Pourquoi la colonne vertébrale craque et que faire
Tout le monde a déjà entendu un craquement dans la colonne vertébrale. Pour certains, ce bruit est amusant et la sensation d’«éclatement» procure une satisfaction intense. D’autres considèrent qu’il est dangereux de provoquer soi-même ces craquements car cela nuirait à l’état du rachis. Alors lequel de ces avis est juste et que faut-il faire ?
À quoi est dû le craquement ?
Question principale : pourquoi la colonne craque-t-elle et que cela signifie-t-il ? En général ce bruit n’est pas dangereux et n’indique pas forcément de gros problèmes de dos nécessitant une hospitalisation. Le mécanisme est le suivant : dans chaque articulation il existe un petit espace contenant un liquide spécial, la synovie.
Quand on mobilise une articulation, la pression dans ce liquide baisse et de minuscules bulles se forment puis implosent, produisant le bruit que l’on appelle craquement.
L’effet de satisfaction éprouvé par certains vient de la réduction de la tension articulaire et du relâchement du stress, un peu comme le plaisir que certains ont à éclater du film plastique. La question «pourquoi la colonne craque» est donc expliquée, mais en reste-t-il des risques ?
Danger du craquement
Il ne faut toutefois pas oublier que le craquement peut s’accompagner de douleur, ce qui révèle alors un problème réel et nécessite une prise en charge médicale. Pourquoi la colonne craque-t-elle et provoque en plus des douleurs ? Le craquement cervical associé à une douleur peut avoir plusieurs causes :
- ostéochondrose courante ;
- tensions prolongées sur la colonne ;
- déformations ou désalignements vertébraux.
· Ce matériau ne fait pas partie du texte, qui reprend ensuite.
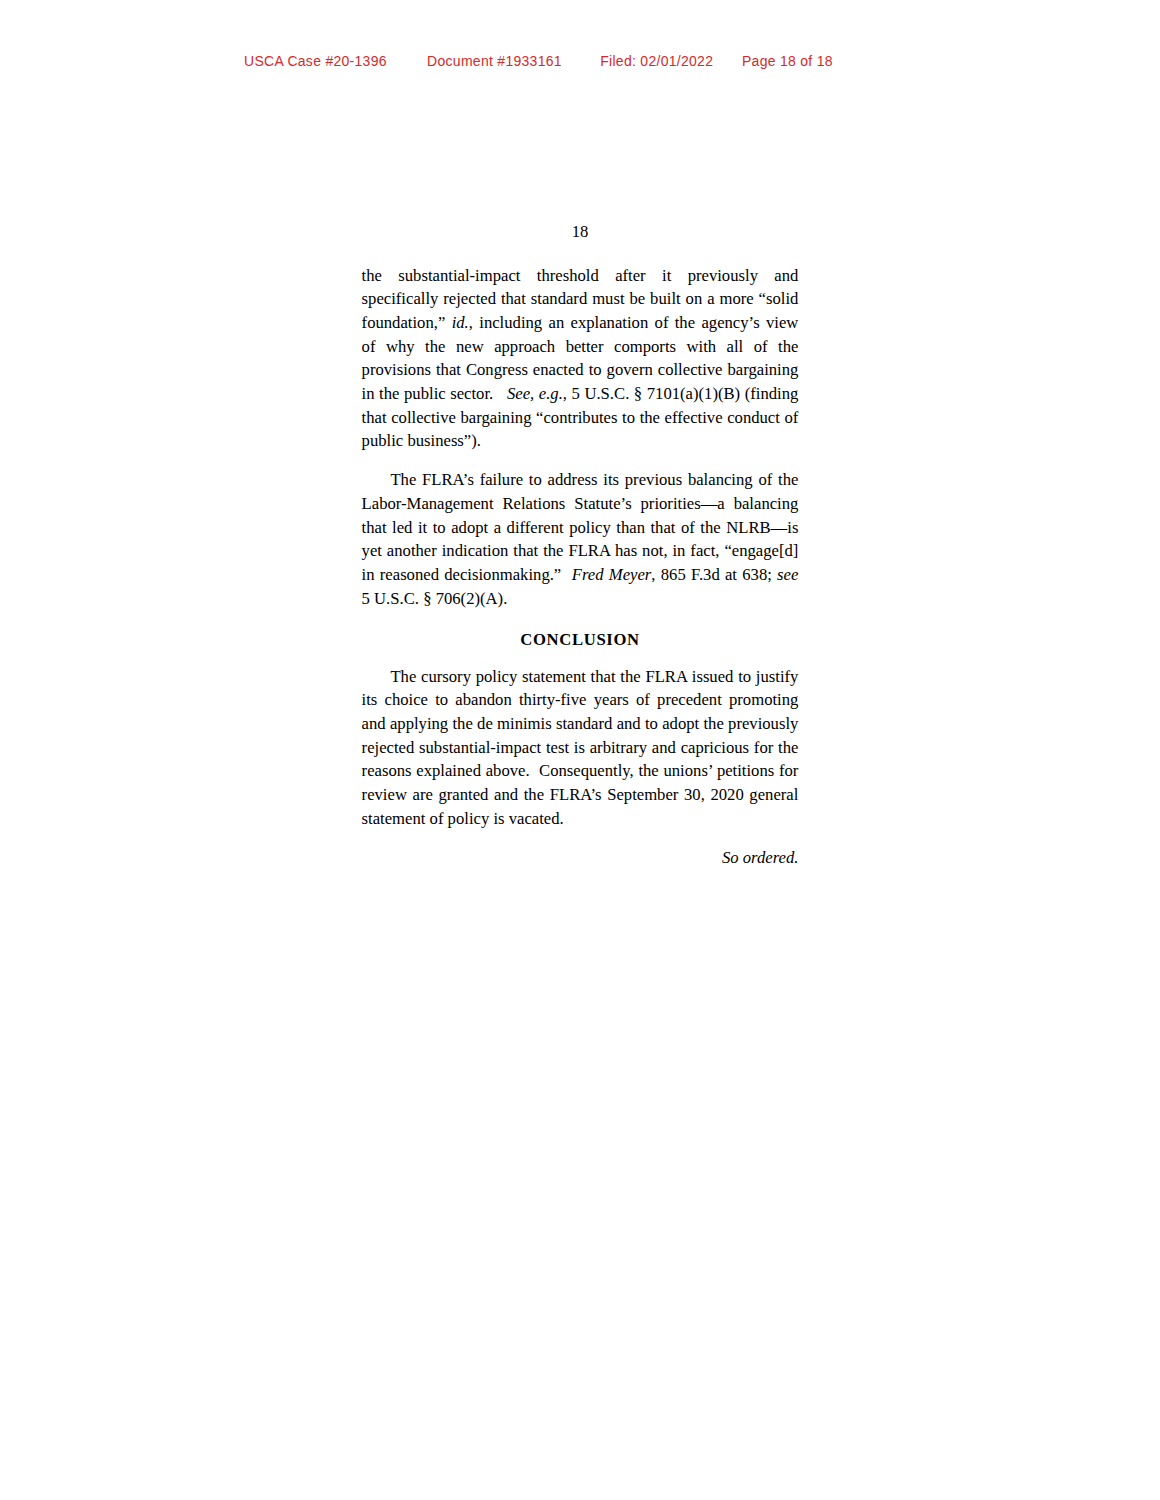USCA Case #20-1396 Document #1933161 Filed: 02/01/2022 Page 18 of 18
18
the substantial-impact threshold after it previously and specifically rejected that standard must be built on a more “solid foundation,” id., including an explanation of the agency’s view of why the new approach better comports with all of the provisions that Congress enacted to govern collective bargaining in the public sector. See, e.g., 5 U.S.C. § 7101(a)(1)(B) (finding that collective bargaining “contributes to the effective conduct of public business”).
The FLRA’s failure to address its previous balancing of the Labor-Management Relations Statute’s priorities—a balancing that led it to adopt a different policy than that of the NLRB—is yet another indication that the FLRA has not, in fact, “engage[d] in reasoned decisionmaking.” Fred Meyer, 865 F.3d at 638; see 5 U.S.C. § 706(2)(A).
CONCLUSION
The cursory policy statement that the FLRA issued to justify its choice to abandon thirty-five years of precedent promoting and applying the de minimis standard and to adopt the previously rejected substantial-impact test is arbitrary and capricious for the reasons explained above. Consequently, the unions’ petitions for review are granted and the FLRA’s September 30, 2020 general statement of policy is vacated.
So ordered.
Le craquement au niveau du cou accompagné de douleur peut signifier un désalignement qui mérite un traitement spécialisé. Le danger d’un tel déséquilibre est que, à la longue, la colonne puisse céder sous un effort apparemment léger et subir des lésions graves. Les conséquences varient de douleurs chroniques intenses à des troubles neurologiques sévères, y compris des paralysies dans les cas extrêmes.
Comment se débarrasser du problème ?
Rappelons encore une fois : on soigne la DOULEUR, pas le simple craquement. Le bruit en soi est habituellement inoffensif ; c’est l’apparition de douleur qui impose une investigation. Voyons les étapes possibles d’évolution et le traitement correspondant.
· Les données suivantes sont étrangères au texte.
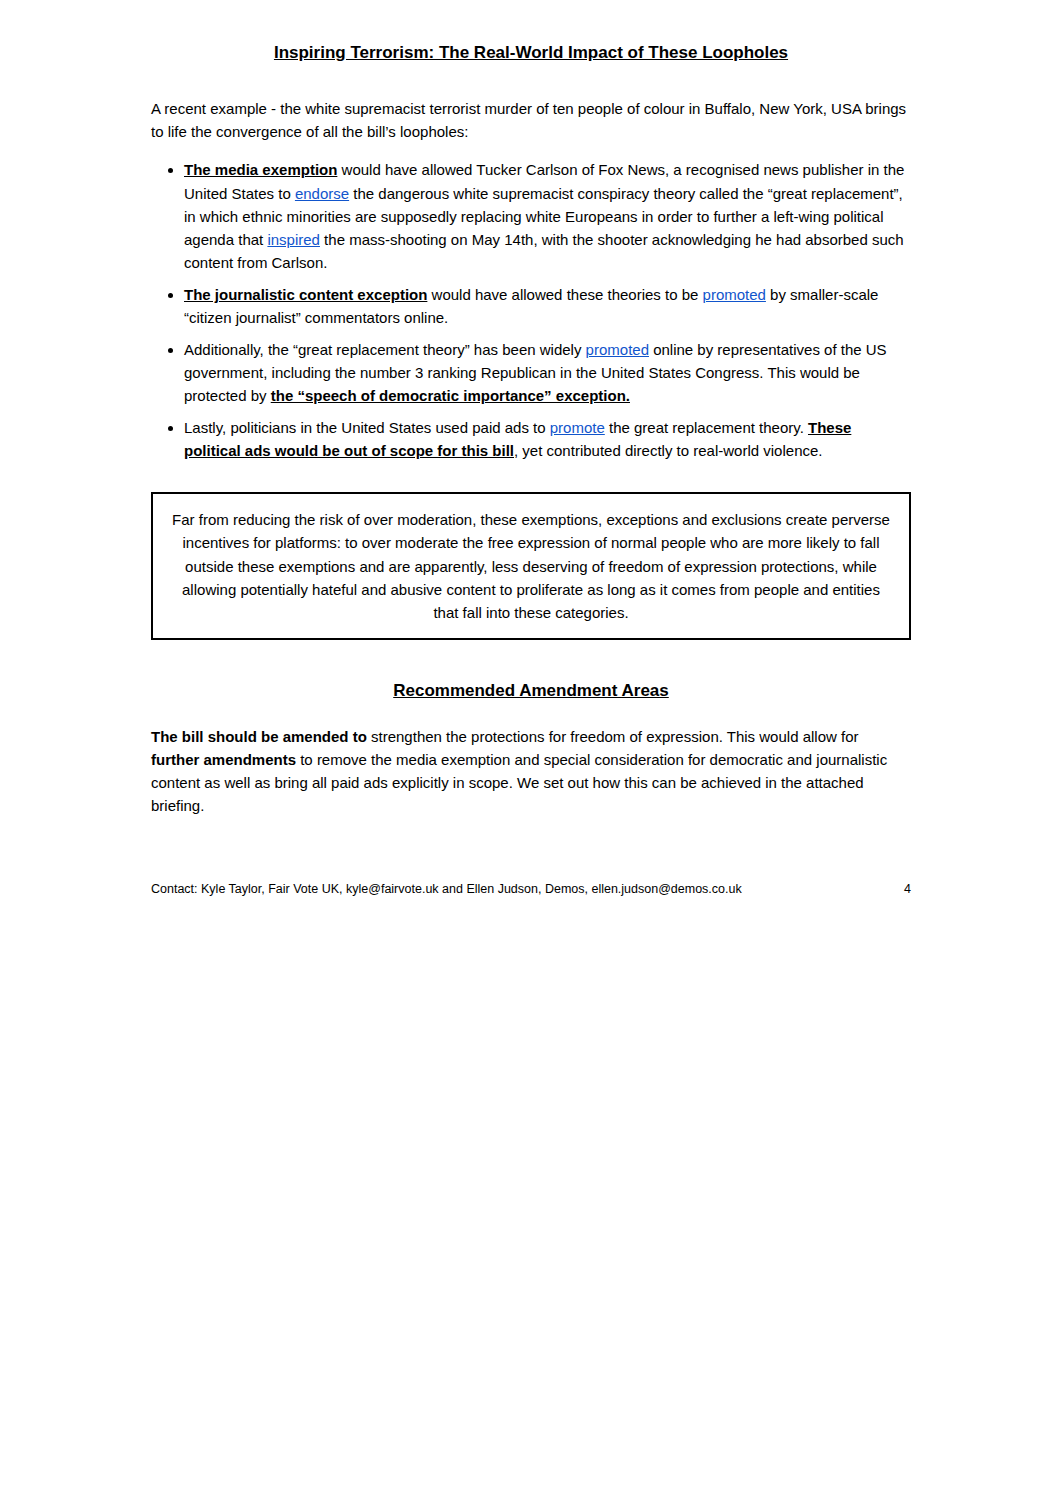Inspiring Terrorism: The Real-World Impact of These Loopholes
A recent example - the white supremacist terrorist murder of ten people of colour in Buffalo, New York, USA brings to life the convergence of all the bill’s loopholes:
The media exemption would have allowed Tucker Carlson of Fox News, a recognised news publisher in the United States to endorse the dangerous white supremacist conspiracy theory called the “great replacement”, in which ethnic minorities are supposedly replacing white Europeans in order to further a left-wing political agenda that inspired the mass-shooting on May 14th, with the shooter acknowledging he had absorbed such content from Carlson.
The journalistic content exception would have allowed these theories to be promoted by smaller-scale “citizen journalist” commentators online.
Additionally, the “great replacement theory” has been widely promoted online by representatives of the US government, including the number 3 ranking Republican in the United States Congress. This would be protected by the “speech of democratic importance” exception.
Lastly, politicians in the United States used paid ads to promote the great replacement theory. These political ads would be out of scope for this bill, yet contributed directly to real-world violence.
Far from reducing the risk of over moderation, these exemptions, exceptions and exclusions create perverse incentives for platforms: to over moderate the free expression of normal people who are more likely to fall outside these exemptions and are apparently, less deserving of freedom of expression protections, while allowing potentially hateful and abusive content to proliferate as long as it comes from people and entities that fall into these categories.
Recommended Amendment Areas
The bill should be amended to strengthen the protections for freedom of expression. This would allow for further amendments to remove the media exemption and special consideration for democratic and journalistic content as well as bring all paid ads explicitly in scope. We set out how this can be achieved in the attached briefing.
Contact: Kyle Taylor, Fair Vote UK, kyle@fairvote.uk and Ellen Judson, Demos, ellen.judson@demos.co.uk 4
- Phase aiguë — douleur intense.
- Massages, gymnastique et autres rééducations.
- Réduction de TOUTES les charges imposées au dos.
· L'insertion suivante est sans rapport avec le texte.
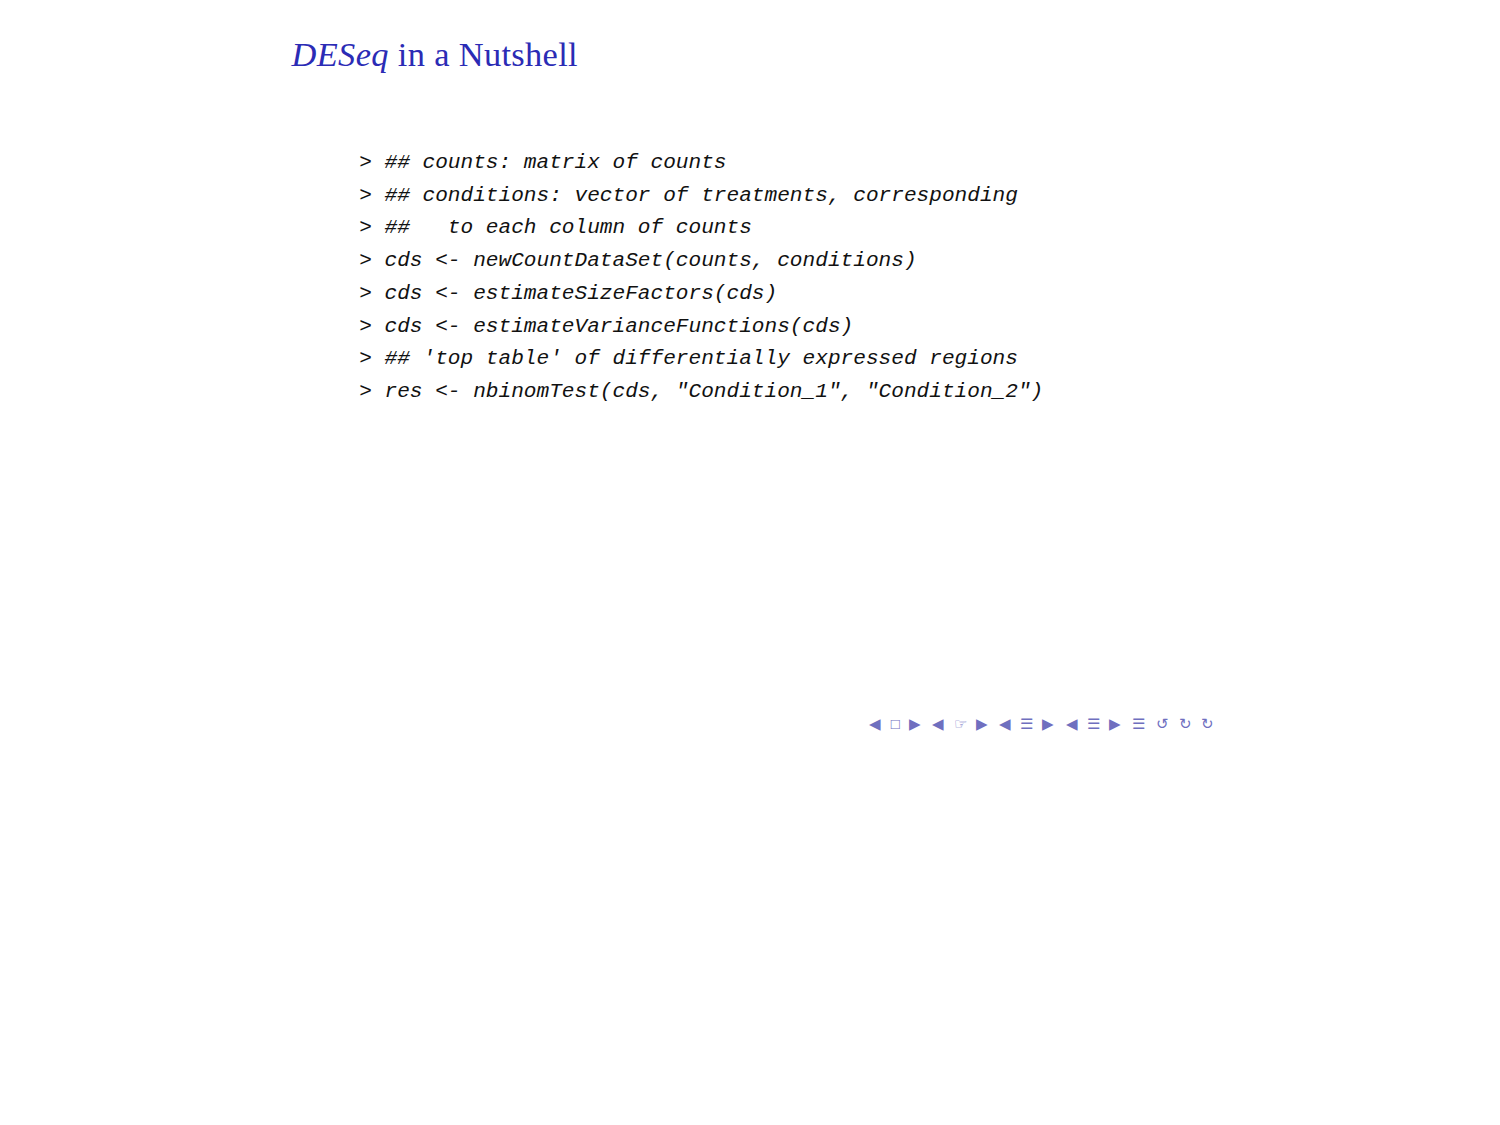DESeq in a Nutshell
> ## counts: matrix of counts
> ## conditions: vector of treatments, corresponding
> ##   to each column of counts
> cds <- newCountDataSet(counts, conditions)
> cds <- estimateSizeFactors(cds)
> cds <- estimateVarianceFunctions(cds)
> ## 'top table' of differentially expressed regions
> res <- nbinomTest(cds, "Condition_1", "Condition_2")
◀ □ ▶ ◀ ☞ ▶ ◀ ☰ ▶ ◀ ☰ ▶ ☰ ↺ ↻ ↻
Détaillons chacune de ces étapes. La phase aiguë se caractérise par une douleur beaucoup trop forte ; le patient doit consulter rapidement et l’objectif prioritaire est de soulager la douleur. On recourt souvent à des injections d’anti-inflammatoires, qui peuvent toutefois irriter le tube digestif. Les mêmes principes valent pour les formes orales de ces médicaments : leur effet indésirable sur l’estomac impose une prescription prudente et des doses limitées.
Il ne faut pas augmenter la posologie sans avis médical, car cela n’accroîtra pas forcément l’efficacité et augmentera les risques gastriques. Dans certains cas on prescrit des antalgiques ; il est important de ne pas arrêter trop tôt le traitement simplement parce que la douleur a diminué, car la cause sous-jacente peut persister.
Après la phase médicamenteuse, vient la période de récupération active : massages, gymnastique thérapeutique et autres procédures de rééducation. Ce stade est essentiel et ne doit pas être négligé. Les exercices rétablissent progressivement la mobilité, renforcent les muscles stabilisateurs et traitent la source des troubles. Il est conseillé de poursuivre les exercices même après amélioration, car ils aident à maintenir un bon état fonctionnel sur la durée.
Le craquement associé à la douleur peut être lié à une hernie discale. Cette affection est sérieuse car l’ablation d’une hernie est parfois techniquement difficile et exposée à des risques. Le traitement d’une hernie repose souvent sur une rééducation prolongée, incluant étirements contrôlés et exercices ciblés. Les anti-inflammatoires soulagent temporairement mais ne remplacent pas la rééducation régulière.
Attention toutefois : exagérer les étirements ou surmener un rachis inflammatoire peut aggraver la situation et conduire à des complications sévères, jusqu’à des signes déficitaires. Ainsi, devant toute douleur persistante, il est primordial de consulter un praticien qualifié pour un programme adapté et surveillé.